There are many more drawings like the one above in Folkets Nisse. I cannot claim credit for having discovered them. They were discovered by Paul A. Bauer in the late 1990s when he purchased a bound volume of Folkets Nisse from an antiquarian book dealer in Copenhagen. I am indebted to Anne Marie Furbo of the The Royal Library in Copenhagen for tracking down this particular drawing which I had remembered only vaguely but which I wanted to use for the cover of my forthcoming book, Fear and Dissembling: The Copenhagen Kierkegaard Controversy.

If you plan to go to Copenhagen, stop by The Royal Library. I’m sure the folks there will be similarly helpful to you if you want to track down more of these hitherto unknown caricatures.

Bad News and Good News…

I have some bad news and some good news. The bad news is that Google, does not, in fact have the complete text of Repetition and Philosophical Crumbs online, but only a portion of it. Also, the site that promises a free ebook version of it is bogus. I’m indebted to Don Anderson for alerting me to these facts. This means that there is no searchable electronic version of this volume, or at least not one in general circulation. I have such a version, but Oxford would have my hide if I started sending it out to people. It was like pulling teeth to get them allow me to publish excerpts in the online journal The Smart Set.

I have a plan though. I am going to make an index for the volume myself and make it available free of charge to anyone who wants it. I probably won’t have it done until sometime this spring. I will let you know, though, when I’ve finished it.

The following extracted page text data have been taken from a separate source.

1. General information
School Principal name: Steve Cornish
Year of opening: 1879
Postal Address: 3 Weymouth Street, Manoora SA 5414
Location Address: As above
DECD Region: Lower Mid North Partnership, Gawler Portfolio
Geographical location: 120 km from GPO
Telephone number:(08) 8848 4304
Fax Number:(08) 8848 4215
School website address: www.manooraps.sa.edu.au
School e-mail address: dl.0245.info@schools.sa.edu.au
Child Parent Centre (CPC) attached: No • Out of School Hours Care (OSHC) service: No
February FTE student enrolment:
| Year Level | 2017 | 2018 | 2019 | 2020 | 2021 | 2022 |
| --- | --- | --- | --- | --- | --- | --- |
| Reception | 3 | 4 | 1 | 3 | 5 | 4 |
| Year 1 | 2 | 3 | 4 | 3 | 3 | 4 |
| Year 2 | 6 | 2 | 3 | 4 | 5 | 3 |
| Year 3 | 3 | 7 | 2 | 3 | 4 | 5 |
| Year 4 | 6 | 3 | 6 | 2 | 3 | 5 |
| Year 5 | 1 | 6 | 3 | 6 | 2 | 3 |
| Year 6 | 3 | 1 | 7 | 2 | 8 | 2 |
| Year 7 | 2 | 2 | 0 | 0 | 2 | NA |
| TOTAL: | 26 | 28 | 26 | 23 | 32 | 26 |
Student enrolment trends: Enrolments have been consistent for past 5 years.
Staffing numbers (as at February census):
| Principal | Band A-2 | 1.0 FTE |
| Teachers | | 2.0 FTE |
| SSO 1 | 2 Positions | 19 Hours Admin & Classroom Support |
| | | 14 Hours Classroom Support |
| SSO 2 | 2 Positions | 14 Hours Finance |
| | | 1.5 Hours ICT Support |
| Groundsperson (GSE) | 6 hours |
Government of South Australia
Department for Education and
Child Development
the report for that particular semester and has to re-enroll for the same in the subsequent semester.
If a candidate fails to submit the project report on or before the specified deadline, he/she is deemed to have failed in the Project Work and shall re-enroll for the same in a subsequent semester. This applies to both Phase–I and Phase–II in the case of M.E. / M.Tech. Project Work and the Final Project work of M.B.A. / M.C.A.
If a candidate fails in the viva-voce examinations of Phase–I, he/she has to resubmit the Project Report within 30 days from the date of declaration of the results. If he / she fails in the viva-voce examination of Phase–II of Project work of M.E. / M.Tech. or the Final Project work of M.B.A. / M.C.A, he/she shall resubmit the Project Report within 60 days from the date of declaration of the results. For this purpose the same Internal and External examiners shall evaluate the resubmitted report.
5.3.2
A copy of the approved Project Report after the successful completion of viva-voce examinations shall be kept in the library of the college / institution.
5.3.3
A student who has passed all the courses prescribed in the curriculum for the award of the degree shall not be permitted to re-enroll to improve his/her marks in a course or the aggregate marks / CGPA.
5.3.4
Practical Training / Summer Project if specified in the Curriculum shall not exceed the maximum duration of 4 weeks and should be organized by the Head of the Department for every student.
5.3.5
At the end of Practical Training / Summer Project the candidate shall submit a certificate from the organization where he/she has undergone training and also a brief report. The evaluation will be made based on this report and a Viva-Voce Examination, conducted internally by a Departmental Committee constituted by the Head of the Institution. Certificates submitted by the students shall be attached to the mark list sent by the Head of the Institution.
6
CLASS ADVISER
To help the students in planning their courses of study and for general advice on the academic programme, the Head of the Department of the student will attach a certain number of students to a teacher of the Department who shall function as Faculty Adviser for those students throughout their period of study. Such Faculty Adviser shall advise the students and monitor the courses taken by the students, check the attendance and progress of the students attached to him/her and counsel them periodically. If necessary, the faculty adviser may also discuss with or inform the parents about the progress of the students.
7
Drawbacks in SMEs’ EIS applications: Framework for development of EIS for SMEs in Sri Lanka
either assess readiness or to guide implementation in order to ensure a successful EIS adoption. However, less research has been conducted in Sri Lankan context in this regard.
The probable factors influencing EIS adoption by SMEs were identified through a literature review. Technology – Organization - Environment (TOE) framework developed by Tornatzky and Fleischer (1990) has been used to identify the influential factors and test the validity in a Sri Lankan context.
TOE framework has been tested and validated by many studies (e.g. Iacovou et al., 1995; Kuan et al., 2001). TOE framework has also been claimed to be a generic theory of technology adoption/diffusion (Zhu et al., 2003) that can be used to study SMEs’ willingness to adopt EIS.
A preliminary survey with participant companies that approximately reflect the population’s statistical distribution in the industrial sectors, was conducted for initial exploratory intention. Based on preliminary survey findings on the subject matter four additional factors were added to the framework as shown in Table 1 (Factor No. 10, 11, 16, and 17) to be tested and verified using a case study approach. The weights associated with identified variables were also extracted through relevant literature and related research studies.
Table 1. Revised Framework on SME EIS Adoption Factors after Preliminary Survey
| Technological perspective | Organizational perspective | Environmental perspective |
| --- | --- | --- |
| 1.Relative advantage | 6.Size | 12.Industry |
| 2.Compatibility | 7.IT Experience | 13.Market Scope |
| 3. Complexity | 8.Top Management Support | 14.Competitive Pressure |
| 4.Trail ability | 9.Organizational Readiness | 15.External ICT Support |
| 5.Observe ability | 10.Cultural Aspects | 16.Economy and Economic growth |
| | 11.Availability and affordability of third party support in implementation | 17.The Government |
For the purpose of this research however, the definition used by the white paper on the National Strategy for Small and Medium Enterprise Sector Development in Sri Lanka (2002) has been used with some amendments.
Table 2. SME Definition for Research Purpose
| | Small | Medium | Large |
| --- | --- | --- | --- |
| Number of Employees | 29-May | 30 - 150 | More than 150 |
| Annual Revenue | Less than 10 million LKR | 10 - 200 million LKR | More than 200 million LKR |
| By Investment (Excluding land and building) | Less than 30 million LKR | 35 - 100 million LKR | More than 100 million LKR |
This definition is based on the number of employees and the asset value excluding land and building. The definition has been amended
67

The reason I won’t have the index done until spring is that I am hard at work on my new book Fear and Dissembling: The Copenhagen Kierkegaard Controversy. This book is going to be a collection of English translations of some of the articles that appeared in the Danish media on the controversy over Joakim Garff’s book SAK (GAD, 2000), or Søren Kierkegaard, A Biography (Princeton, 2005). Both Garff and his critic, Peter Tudvad, have tentatively agreed to be involved in the project. I will send each a list of the articles I plan to include for his approval and each is free to recommend additional articles he would like to see included. Garff has also suggested that a few original essays could be appended to the end of the book. I’m all for that if it we can get a good group of contributors and it doesn’t delay the project too much.

I think you’ll like this book. It won’t simply be about Kierkegaard, but about larger issues such as the nature of biography and how difficult it can sometimes be to draw a line between fact and fiction.

Postscript: I have abandoned the idea of doing an index for Crumbs because Oxford has brought out an ebook version that is searchable.